[How to complete this task]
Please rewrite the stretch from the start of the entries through the line containing "Brandium Residence R2 Blok K:22 D:204", both ends included, as a Markdown table with the columns "Row" and "Content". Number each line, leave out blank lines, and omit the pictures.

:::::

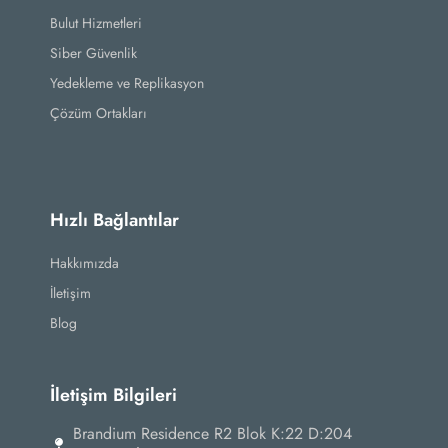
Bulut Hizmetleri
Siber Güvenlik
Yedekleme ve Replikasyon
Çözüm Ortakları
Hızlı Bağlantılar
Hakkımızda
İletişim
Blog
İletişim Bilgileri
Brandium Residence R2 Blok K:22 D:204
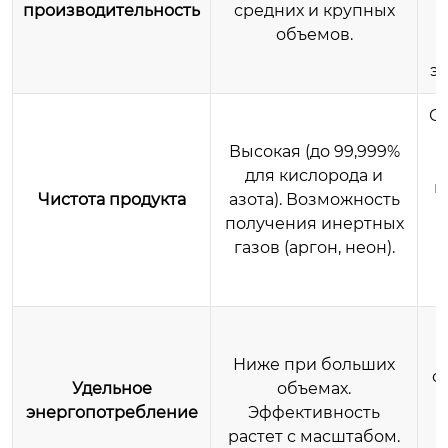
производительность
средних и крупных
объемов.
э
О
Высокая (до 99,999%
для кислорода и
к
Чистота продукта
азота). Возможность
получения инертных
а
газов (аргон, неон).
Ниже при больших
о
Удельное
объемах.
энергопотребление
Эффективность
растет с масштабом.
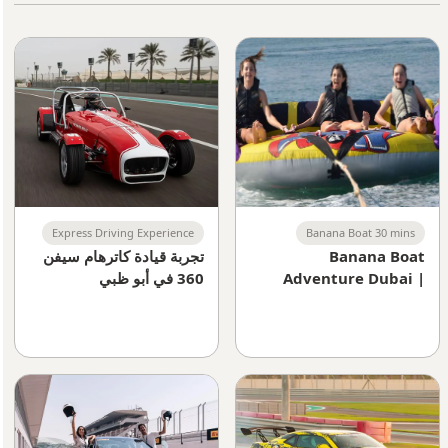
Express Driving Experience
Banana Boat 30 mins
Banana Boat
تجربة قيادة كاترهام سيفن
Adventure Dubai |
360 في أبو ظبي
Thrilling Family Water
Sports Experience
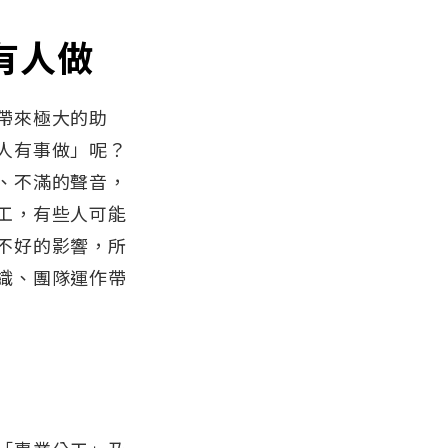
有人做
帶來極大的助
人有事做」呢？
、不滿的聲音，
工，有些人可能
不好的影響，所
織、團隊運作帶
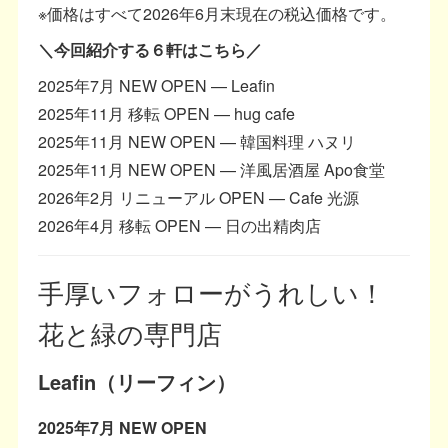
※価格はすべて2026年6月末現在の税込価格です。
＼今回紹介する６軒はこちら／
2025年7月 NEW OPEN — Leafin
2025年11月 移転 OPEN — hug cafe
2025年11月 NEW OPEN — 韓国料理 ハヌリ
2025年11月 NEW OPEN — 洋風居酒屋 Apo食堂
2026年2月 リニューアル OPEN — Cafe 光源
2026年4月 移転 OPEN — 日の出精肉店
手厚いフォローがうれしい！
花と緑の専門店
Leafin（リーフィン）
2025年7月 NEW OPEN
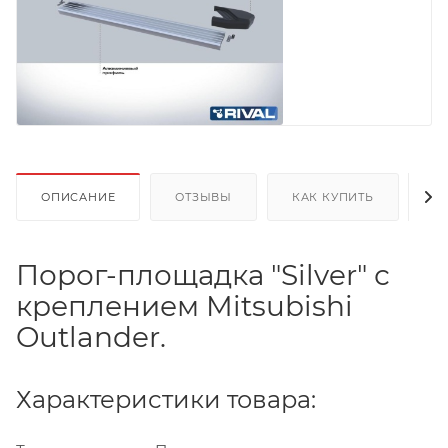
ОПИСАНИЕ
ОТЗЫВЫ
КАК КУПИТЬ
О
Порог-площадка "Silver" с
креплением Mitsubishi
Outlander.
Характеристики товара:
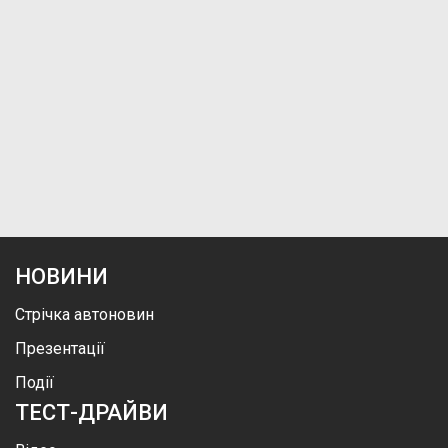
НОВИНИ
Стрічка автоновин
Презентації
Події
ТЕСТ-ДРАЙВИ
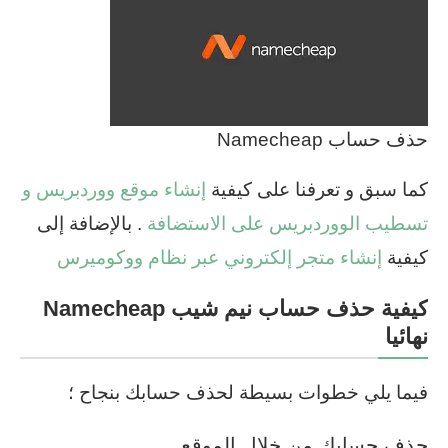
حذف حساب Namecheap
كما سبق و تعرفنا على كيفية
إنشاء موقع ووردبريس و
تسطيب الووردبريس على الاستضافة
. بالإضافة إلى
كيفية
إنشاء متجر إلكتروني عبر نظام ووكوميرس
كيفية حذف حساب نيم شيب Namecheap
نهائيا
فيما يلي خطوات بسيطة لحذف حسابك بنجاح ؛
حذف حسابك من خلال الموقع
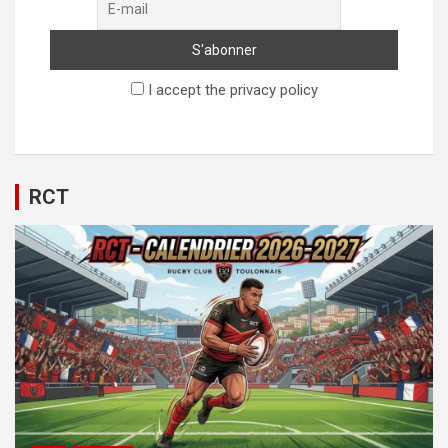
I accept the privacy policy
RCT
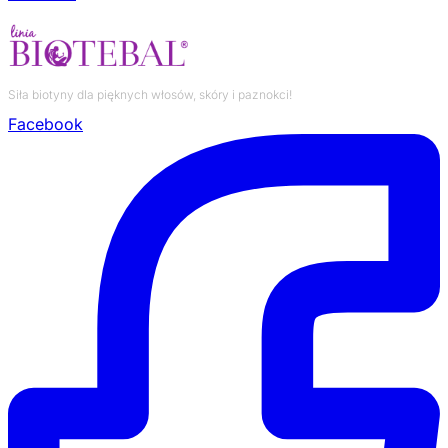
Siła biotyny dla pięknych włosów, skóry i paznokci!
Facebook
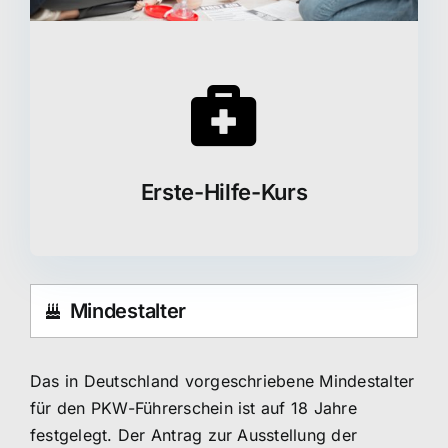
Erste-Hilfe-Kurs
Mindestalter
Das in Deutschland vorgeschriebene Mindestalter
für den PKW-Führerschein ist auf 18 Jahre
festgelegt. Der Antrag zur Ausstellung der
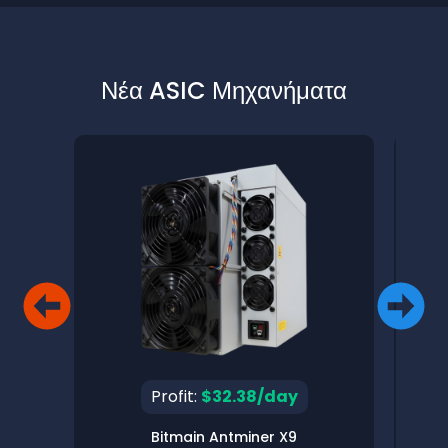
Νέα ASIC Μηχανήματα
Profit:
$32.38/day
Bitmain Antminer X9
Pinec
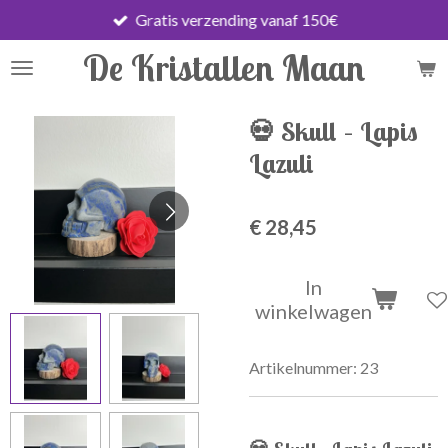
Gratis verzending vanaf 150€
Ga
direct
De Kristallen Maan
naar
de
hoofdinhoud
💀 Skull – Lapis
Lazuli
€ 28,45
In
winkelwagen
Artikelnummer:
23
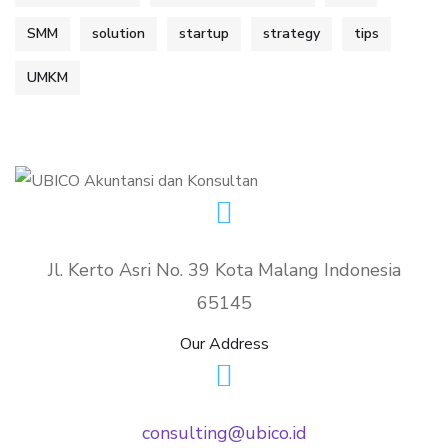
SMM
solution
startup
strategy
tips
UMKM
Jl. Kerto Asri No. 39 Kota Malang Indonesia
65145
Our Address
consulting@ubico.id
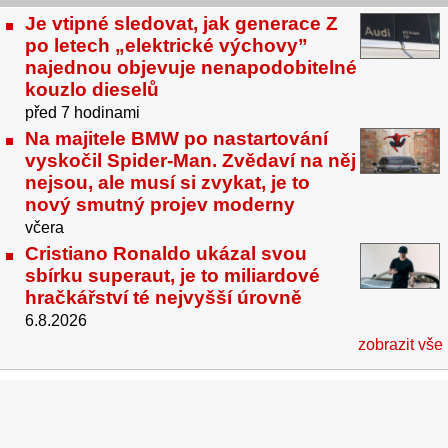
Je vtipné sledovat, jak generace Z
po letech „elektrické výchovy”
najednou objevuje nenapodobitelné
kouzlo dieselů
před 7 hodinami
Na majitele BMW po nastartování
vyskočil Spider-Man. Zvědaví na něj
nejsou, ale musí si zvykat, je to
nový smutný projev moderny
včera
Cristiano Ronaldo ukázal svou
sbírku superaut, je to miliardové
hračkářství té nejvyšší úrovně
6.8.2026
zobrazit vše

:::::

[Solution to this problem]
| Row | Content |
|---|---|
| 1 | Bulut Hizmetleri |
| 2 | Siber Güvenlik |
| 3 | Yedekleme ve Replikasyon |
| 4 | Çözüm Ortakları |
| 5 | Hızlı Bağlantılar |
| 6 | Hakkımızda |
| 7 | İletişim |
| 8 | Blog |
| 9 | İletişim Bilgileri |
| 10 | Brandium Residence R2 Blok K:22 D:204 |